An infertility doctor from Ireland presented research at the 25th annual conference of the European Society of Human Reproduction and Embryology in July 2009 that appears to show that IVF success may partly depend on genetic factors.

 

IVF is a treatment that more couples are trying due to the overall high success rate compared to other treatments. IVF involves stimulating a woman’s ovaries with fertility medications so that multiple eggs mature. The eggs are then extracted from the ovaries and put together with sperm. Those eggs which fertilize are grown in the laboratory for several days.
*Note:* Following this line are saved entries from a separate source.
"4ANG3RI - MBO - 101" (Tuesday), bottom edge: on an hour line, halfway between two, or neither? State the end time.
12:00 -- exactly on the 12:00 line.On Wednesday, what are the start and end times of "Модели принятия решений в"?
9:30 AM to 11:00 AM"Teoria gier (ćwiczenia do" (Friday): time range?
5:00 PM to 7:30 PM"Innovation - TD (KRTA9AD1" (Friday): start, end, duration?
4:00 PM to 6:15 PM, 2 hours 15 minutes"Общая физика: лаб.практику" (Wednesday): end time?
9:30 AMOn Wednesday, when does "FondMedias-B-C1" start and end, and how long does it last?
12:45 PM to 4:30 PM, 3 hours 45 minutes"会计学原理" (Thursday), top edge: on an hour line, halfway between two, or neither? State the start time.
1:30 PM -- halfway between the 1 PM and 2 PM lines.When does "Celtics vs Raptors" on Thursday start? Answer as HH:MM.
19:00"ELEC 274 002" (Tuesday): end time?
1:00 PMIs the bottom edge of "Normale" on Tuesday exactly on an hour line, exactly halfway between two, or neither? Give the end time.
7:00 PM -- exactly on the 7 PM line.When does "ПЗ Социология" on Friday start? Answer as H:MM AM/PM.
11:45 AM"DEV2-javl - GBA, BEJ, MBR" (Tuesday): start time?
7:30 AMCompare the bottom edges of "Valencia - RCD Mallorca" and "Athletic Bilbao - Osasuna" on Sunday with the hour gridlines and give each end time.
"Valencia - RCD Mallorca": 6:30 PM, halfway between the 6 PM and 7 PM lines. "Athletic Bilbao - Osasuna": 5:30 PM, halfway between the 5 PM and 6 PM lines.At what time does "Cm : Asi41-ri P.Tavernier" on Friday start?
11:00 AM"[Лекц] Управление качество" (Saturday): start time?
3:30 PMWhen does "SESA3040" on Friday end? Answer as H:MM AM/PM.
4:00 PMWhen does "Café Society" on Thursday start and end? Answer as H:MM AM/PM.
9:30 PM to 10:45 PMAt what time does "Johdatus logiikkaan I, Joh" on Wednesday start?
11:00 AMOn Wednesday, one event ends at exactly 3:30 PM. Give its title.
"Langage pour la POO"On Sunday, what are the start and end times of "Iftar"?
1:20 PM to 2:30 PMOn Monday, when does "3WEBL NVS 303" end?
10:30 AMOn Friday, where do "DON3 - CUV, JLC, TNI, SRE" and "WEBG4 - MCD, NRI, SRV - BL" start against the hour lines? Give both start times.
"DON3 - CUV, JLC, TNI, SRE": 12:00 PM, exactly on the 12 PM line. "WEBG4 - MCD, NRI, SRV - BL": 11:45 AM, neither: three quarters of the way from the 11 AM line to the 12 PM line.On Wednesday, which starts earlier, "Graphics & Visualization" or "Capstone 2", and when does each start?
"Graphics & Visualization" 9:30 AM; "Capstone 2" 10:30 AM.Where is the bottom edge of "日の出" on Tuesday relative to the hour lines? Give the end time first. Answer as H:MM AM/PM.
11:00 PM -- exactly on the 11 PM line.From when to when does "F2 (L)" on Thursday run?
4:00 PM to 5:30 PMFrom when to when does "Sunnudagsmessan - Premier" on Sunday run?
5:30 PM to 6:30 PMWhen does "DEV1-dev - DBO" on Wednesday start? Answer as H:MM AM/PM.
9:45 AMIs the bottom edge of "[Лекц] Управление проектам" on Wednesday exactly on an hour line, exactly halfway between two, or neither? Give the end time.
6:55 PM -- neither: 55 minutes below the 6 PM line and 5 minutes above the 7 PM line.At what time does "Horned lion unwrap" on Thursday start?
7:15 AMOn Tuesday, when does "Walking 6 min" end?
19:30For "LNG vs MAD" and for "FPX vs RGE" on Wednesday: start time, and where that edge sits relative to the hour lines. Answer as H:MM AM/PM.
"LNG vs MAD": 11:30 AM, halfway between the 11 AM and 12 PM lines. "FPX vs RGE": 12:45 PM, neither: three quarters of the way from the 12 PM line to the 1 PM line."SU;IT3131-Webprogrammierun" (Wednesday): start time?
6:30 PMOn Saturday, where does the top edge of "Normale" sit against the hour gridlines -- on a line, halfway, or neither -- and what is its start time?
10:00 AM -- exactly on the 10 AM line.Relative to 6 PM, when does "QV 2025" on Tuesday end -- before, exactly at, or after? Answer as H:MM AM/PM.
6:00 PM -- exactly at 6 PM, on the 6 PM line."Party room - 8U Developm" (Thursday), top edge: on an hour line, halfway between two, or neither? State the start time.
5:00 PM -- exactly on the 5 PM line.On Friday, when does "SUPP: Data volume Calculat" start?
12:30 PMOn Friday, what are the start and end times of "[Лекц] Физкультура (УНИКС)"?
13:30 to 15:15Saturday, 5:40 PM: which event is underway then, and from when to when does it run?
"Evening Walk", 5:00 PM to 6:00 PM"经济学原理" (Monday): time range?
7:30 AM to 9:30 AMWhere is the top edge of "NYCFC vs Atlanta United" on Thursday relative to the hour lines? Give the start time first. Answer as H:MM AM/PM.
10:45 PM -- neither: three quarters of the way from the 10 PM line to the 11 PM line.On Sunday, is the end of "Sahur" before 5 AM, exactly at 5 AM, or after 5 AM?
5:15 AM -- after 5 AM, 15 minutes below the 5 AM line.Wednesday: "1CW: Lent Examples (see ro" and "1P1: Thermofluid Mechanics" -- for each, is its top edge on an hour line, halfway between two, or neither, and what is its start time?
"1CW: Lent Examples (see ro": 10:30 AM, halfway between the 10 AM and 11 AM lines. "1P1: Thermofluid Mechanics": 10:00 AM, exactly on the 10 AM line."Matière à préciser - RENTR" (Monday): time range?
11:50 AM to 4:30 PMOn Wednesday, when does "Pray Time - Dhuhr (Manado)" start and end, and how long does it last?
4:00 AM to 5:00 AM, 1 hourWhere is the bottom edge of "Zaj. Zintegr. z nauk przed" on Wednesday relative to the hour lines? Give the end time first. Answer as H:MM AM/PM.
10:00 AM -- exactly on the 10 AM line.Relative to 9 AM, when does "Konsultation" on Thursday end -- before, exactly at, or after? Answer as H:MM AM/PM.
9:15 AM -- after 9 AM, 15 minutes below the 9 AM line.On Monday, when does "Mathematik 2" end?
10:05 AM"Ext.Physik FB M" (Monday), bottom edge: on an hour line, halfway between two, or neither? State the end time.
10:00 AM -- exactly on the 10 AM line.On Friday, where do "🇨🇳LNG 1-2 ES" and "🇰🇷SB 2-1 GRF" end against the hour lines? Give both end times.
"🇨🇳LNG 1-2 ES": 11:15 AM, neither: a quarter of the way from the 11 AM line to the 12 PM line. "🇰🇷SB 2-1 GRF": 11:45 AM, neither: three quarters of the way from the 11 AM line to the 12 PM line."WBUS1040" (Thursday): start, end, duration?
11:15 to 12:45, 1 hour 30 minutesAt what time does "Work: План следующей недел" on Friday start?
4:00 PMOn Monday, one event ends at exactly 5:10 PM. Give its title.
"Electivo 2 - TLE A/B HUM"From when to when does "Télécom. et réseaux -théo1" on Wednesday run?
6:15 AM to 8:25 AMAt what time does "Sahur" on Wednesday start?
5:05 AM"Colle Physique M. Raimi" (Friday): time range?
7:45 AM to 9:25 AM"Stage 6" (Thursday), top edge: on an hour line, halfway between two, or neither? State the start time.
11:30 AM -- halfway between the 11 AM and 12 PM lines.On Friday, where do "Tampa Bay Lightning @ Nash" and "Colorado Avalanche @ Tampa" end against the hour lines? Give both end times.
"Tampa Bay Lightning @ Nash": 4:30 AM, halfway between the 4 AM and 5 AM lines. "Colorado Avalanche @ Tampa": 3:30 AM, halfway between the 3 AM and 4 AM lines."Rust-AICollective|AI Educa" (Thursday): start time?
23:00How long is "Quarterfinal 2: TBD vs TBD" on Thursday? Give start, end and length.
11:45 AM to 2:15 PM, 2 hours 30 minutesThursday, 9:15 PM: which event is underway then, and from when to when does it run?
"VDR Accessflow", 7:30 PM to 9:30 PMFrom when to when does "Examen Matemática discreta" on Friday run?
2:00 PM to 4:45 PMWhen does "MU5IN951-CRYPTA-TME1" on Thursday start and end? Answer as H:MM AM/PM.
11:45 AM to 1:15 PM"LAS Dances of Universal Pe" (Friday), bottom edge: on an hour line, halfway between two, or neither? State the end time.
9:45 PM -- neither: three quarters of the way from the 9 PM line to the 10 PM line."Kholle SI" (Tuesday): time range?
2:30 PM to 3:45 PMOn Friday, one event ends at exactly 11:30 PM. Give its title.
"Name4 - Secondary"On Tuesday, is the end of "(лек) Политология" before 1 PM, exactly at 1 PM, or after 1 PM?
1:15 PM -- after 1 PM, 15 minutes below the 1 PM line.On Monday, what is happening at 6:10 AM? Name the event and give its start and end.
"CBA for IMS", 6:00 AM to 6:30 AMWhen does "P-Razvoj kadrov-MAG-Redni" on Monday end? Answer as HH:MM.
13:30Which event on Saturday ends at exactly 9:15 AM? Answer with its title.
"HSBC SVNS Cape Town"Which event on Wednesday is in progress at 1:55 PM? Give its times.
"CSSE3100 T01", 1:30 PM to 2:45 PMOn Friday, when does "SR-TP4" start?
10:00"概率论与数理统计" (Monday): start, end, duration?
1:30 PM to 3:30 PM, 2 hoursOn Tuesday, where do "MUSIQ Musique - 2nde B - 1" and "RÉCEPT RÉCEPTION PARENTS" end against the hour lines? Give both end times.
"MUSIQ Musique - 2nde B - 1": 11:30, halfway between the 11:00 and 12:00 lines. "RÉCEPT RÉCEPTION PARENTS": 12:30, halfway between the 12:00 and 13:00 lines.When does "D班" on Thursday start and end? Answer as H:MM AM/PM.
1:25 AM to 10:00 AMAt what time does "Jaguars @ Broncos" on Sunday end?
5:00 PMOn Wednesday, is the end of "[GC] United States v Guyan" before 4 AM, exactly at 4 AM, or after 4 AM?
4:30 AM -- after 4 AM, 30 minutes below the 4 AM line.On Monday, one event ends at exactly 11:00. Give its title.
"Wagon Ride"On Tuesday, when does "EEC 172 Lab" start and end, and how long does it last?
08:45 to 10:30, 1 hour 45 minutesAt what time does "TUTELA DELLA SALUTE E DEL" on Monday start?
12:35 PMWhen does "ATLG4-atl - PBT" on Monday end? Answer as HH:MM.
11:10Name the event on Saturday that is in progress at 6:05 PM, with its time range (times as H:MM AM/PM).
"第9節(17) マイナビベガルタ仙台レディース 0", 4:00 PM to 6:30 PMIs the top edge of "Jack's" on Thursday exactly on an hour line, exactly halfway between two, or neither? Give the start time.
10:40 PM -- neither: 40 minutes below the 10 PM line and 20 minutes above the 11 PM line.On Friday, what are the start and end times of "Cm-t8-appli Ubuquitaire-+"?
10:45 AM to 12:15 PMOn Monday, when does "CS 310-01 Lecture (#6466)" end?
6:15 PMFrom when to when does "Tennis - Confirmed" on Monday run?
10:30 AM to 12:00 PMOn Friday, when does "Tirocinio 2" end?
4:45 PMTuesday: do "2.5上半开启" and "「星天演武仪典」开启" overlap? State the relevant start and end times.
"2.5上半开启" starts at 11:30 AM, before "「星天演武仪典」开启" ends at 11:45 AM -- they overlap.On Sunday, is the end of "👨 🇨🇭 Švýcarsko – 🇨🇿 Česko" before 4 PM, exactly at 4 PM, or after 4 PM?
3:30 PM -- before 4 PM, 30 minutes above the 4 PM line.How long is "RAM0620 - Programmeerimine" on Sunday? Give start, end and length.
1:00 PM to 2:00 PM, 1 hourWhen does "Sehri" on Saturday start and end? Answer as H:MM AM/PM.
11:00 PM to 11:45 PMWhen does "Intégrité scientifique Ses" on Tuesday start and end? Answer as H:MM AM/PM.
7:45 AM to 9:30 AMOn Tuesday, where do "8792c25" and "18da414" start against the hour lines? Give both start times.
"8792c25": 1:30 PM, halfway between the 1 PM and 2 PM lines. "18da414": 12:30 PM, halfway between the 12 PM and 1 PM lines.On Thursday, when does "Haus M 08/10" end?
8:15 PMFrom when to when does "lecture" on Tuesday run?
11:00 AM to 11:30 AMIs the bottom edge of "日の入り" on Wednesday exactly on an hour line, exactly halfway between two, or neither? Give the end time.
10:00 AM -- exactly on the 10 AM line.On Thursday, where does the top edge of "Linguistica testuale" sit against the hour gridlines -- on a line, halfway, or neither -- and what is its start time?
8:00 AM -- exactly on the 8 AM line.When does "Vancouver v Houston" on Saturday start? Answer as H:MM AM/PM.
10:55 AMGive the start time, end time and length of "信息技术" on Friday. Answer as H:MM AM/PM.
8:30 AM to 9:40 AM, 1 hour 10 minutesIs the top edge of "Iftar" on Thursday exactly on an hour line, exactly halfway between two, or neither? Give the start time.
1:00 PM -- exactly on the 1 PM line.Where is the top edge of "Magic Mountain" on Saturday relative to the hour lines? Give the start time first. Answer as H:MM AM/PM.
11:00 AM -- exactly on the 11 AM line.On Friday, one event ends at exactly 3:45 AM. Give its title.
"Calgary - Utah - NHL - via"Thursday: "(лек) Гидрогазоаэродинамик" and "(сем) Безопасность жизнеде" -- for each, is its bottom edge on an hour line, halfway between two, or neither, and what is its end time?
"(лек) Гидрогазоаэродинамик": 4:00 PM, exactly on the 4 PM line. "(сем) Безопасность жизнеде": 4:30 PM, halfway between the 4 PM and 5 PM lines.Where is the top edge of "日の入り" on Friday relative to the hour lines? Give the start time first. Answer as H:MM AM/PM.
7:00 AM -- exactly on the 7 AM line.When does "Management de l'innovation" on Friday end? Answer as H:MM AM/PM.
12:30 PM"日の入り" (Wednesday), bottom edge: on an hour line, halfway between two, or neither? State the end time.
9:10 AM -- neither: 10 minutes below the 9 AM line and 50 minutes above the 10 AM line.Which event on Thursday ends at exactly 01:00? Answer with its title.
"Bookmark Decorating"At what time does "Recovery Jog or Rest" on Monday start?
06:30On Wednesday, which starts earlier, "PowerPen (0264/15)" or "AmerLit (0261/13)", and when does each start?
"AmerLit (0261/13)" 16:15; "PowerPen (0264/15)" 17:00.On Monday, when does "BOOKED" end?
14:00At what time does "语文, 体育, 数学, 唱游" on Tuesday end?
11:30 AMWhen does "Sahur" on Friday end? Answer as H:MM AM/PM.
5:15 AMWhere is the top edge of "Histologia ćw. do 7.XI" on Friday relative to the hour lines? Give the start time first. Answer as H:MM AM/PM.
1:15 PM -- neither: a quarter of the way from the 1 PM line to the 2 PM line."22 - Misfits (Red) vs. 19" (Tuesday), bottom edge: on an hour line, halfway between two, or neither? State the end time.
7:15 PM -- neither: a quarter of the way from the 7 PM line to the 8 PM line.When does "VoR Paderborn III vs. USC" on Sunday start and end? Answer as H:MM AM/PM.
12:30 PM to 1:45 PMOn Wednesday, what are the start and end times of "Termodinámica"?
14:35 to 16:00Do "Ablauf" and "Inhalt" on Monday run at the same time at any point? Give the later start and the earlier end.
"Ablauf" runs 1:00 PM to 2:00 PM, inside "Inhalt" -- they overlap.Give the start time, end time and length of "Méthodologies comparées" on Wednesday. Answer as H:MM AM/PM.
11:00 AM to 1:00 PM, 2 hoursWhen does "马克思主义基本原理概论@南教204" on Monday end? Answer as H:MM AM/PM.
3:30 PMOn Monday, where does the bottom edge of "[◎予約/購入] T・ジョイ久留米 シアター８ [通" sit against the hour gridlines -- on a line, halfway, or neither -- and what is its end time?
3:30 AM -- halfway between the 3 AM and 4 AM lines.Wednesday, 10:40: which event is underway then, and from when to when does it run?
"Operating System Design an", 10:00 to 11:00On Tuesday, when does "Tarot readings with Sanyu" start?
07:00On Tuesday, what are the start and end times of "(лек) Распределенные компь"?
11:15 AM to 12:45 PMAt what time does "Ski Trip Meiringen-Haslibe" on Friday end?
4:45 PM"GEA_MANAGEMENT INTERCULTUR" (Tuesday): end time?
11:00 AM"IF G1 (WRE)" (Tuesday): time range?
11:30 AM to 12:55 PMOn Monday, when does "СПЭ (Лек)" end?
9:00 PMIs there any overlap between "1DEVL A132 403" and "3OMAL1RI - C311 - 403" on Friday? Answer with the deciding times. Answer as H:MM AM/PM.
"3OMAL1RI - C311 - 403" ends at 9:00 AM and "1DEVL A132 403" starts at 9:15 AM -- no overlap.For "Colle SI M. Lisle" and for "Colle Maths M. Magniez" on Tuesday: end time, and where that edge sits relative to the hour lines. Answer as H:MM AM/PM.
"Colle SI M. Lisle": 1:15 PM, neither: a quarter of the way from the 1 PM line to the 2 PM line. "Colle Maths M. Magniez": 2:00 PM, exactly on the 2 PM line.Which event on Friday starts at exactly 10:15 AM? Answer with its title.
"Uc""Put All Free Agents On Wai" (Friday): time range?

A few embryos are then selected and placed into the woman’s uterus. In the uterus, the embryos must continue to grow and develop and eventually implant into the uterine lining for a pregnancy to be established.

 

IVF success and IVF failure

There are many factors which determine the success of an IVF cycle. Female age is one of the most important factors. Older women have a lower chance for pregnancy with all treatments including IVF. The impact of age is due to the aging of the eggs. Older eggs develop chromosome and other abnormalities which reduce the chance for the embryos to develop normally and implant into the uterus. Obese women have lower IVF success rates although the reasons are less clear.

 

However, even when young thin women have apparently nice looking embryos transferred into the uterus, some will fail to become pregnant. Part of this failure is almost certainly due to abnormalities in the embryos that were undetected with current techniques. A large number of research around the world is being conducted to find additional ways to assess embryos. There are several promising methods but none has emerged as yet.

 

The uterine lining

Some studies have looked at the cells which make up the uterine lining. Proteins on the surface of the uterine lining cells have been identified and some of these seem to be necessary for normal implantation. These surface proteins on the cells of the uterine lining are produced by genes inside the uterine cells.

 

Chromosomes, genes, DNA and RNA

Like all cells in the body, the cells of the uterine lining are very complex and active. Each cell contains the same chromosomes. Those chromosomes contain genes which are the “blueprints” for producing proteins in the cell.

 

Genes are composed of DNA. In order to make proteins, the cell “reads” the DNA and produces RNA. The RNA is then used as the template to make proteins. A very important point to understand is that cells in different locations will have different groups of genes that are active. Scientists can tell which genes are active by looking at which types of RNA are present in the cell. Some RNA will “leak” out of cells into the circulation and can be identified and even measured in blood.

 

Scientists have also attempted to make predictions by comparing the patterns of active genes between individuals.

 

Recent IVF study

In trying to understand why some IVF cycles work and others don’t, the team from Ireland examined active genes by measuring RNA in the blood, an easily accessible biological sample.

Blood samples from women were taken at eight different stages during the period around conception and the early stages of the IVF cycle. Five of these samples came from women who achieved clinical pregnancies, three from those who had embryos transferred but failed to have any of them implant, and three from women with a history of infertility who managed to conceive on their own without treatment.

Analysis showed that 128 genes were more than twice as active in women with an early pregnancy compared with a non-pregnant state.

 

The genes were identified as belonging to several different groups. The included genes involved with:

  • The growth of new blood vessels
  • Blood vessel constriction
  • Inflammation
  • Repair of damage to cell structures
  • The supply of energy to cells

By looking at the patterns before these women started fertility medication, they found that over 200 genes were active in women who went on to achieve an IVF pregnancy compared with those who did not.

 

These findings hold out the promise that doctors using these techniques may someday be able to predict women who may not be able to achieve pregnancy using IVF. With a little luck, it may be even be possible to find treatments that could convert a woman with an unfavorable pattern into a favorable one. Of course, these possibilities are a long, long way off.